The problem with ALL is that too many SEC registrants are not going to have securities whose prices are readily available. So if you get ALL then at some point the ones that you can’t match to some measure of value are toast.
I can understand if folks think well – it is easy enough to push that button and worry about filtering later. I can discard those that I don’t need. But actually it is very costly to you to collect more data then you need. Your time is the most expensive part of any research project.
The prospect wanted to know specifics – how much time will it take me to download ALL 10-K filings. To answer this questions I logged into an instance and ran a search to identify all 10-K (and EXHIBIT-13) filings made from 1/1/2016 to 12/31/2017. There were a bit more than 17,000 10-Ks in this window. I set a time and pushed the magic button and in two hours and nine minutes later I had all 17,000+ raw text files ready to save to my local computer. That is not horrible time wise – it just works but – it took longer than it needed to because almost 1/2 of those will not match to other data if trying to test a value/security price hypothesis. In my analysis I told our prospect that the system delivered on average 133 filings per-minutes.
However, since I was triggered I ran a second test. This time I only extracted 10-K filings made in 2018. There were a bit more than 8,200 filings. So roughly this is half the size of the first group. How much time do you think it took to extract those 10-Ks? In my test it took 32 minutes – or a rate of about 256 files per minute! Almost twice as fast.
Why this significant rate difference? A small part of it might or might not be due to butterflies flapping their wings in my backyard the second time I did it. The biggest factor that drives up that timing difference is a complicated but cool memory issue in Windows. (I’m going to be nerdy here) Like most applications – we use OS system hooks to do the tasks we want to accomplish. Windows manages memory and all that cool stuff so we can focus on our goals. The cool think is that Windows retains memory references to everything that is done until – usually you close an application. Finally the punchline – when Windows runs out of RAM memory it starts using disk memory – so it writes all of that memory stuff to disk and has a nifty table it uses to figure out where things are. The problem is that once you overrun memory and the disk memory comes into play there is a substantial slowdown of the work you are doing. Our instance disks are fast but they are much slower than RAM.
My general rule of thumb is that once you have manipulated about 10,000 10-K filings (which is a lot) the manipulation of the next one is considerably slower than the manipulation of any earlier ones. This a heuristic, there are other factors involved – but I have used our application a lot. In the first experiment – when I extracted the 17.2K filings – the first 8,600 took about 50 minutes. The second 69 minutes. I told you this was cool – the second group was roughly 38% slower. One of the other factors in play is that in the first case the application has 17K +/- documents available and in the second case it was only keeping track of 8.2K. Less memory was available for the document extraction from the beginning.
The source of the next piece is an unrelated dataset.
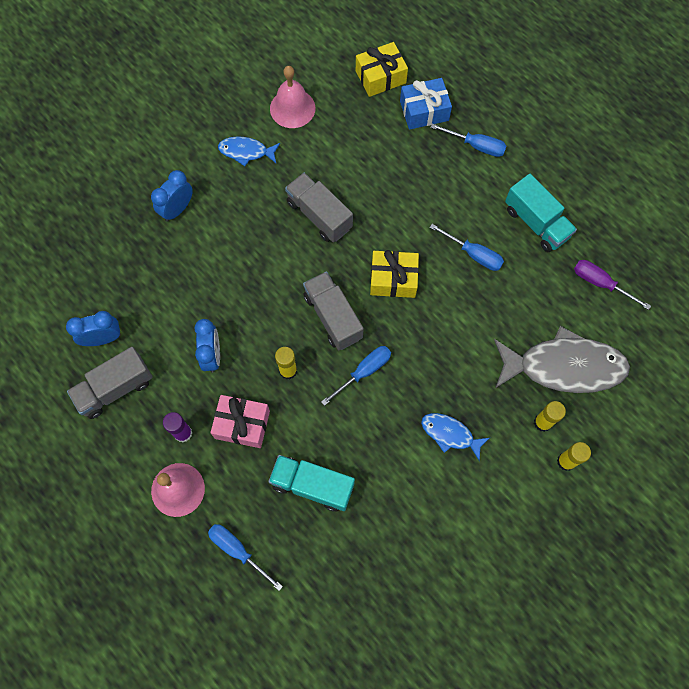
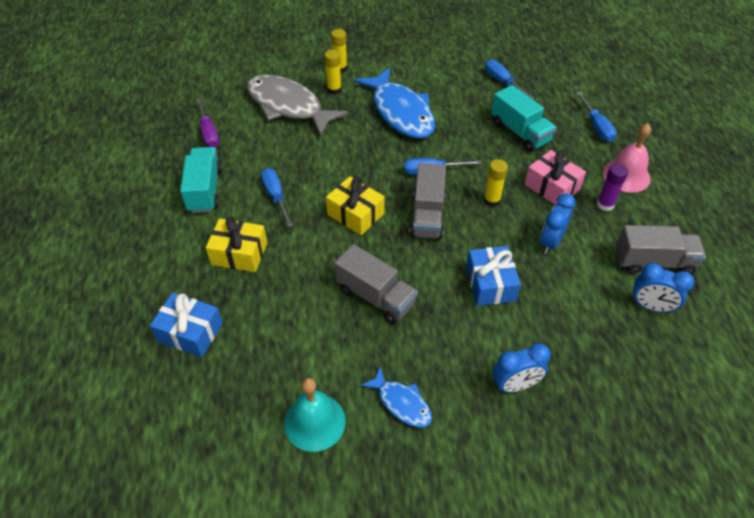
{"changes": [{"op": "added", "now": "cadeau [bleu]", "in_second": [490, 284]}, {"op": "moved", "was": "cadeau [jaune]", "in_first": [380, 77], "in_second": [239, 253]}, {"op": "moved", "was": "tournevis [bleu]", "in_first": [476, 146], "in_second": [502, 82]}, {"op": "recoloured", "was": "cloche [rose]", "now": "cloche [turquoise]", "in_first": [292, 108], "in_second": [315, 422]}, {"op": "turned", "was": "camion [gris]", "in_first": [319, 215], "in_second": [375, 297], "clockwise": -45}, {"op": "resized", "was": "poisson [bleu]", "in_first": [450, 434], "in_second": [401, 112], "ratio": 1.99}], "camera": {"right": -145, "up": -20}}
So by CIK filtering you are reducing your total work load (and the time you need to pay attention to the process) substantially. Yes, I did compare two years to one year. But remember – I suspect you can’t match half of the 10-K filings from any one year to security prices data in a reliable way. I suspect a filter of total assets greater than zero and the existence of common stock for each year of your analysis would substantially reduce the filings you would extract.
Pushing the button is easy – waiting for data that you will not use can be expensive!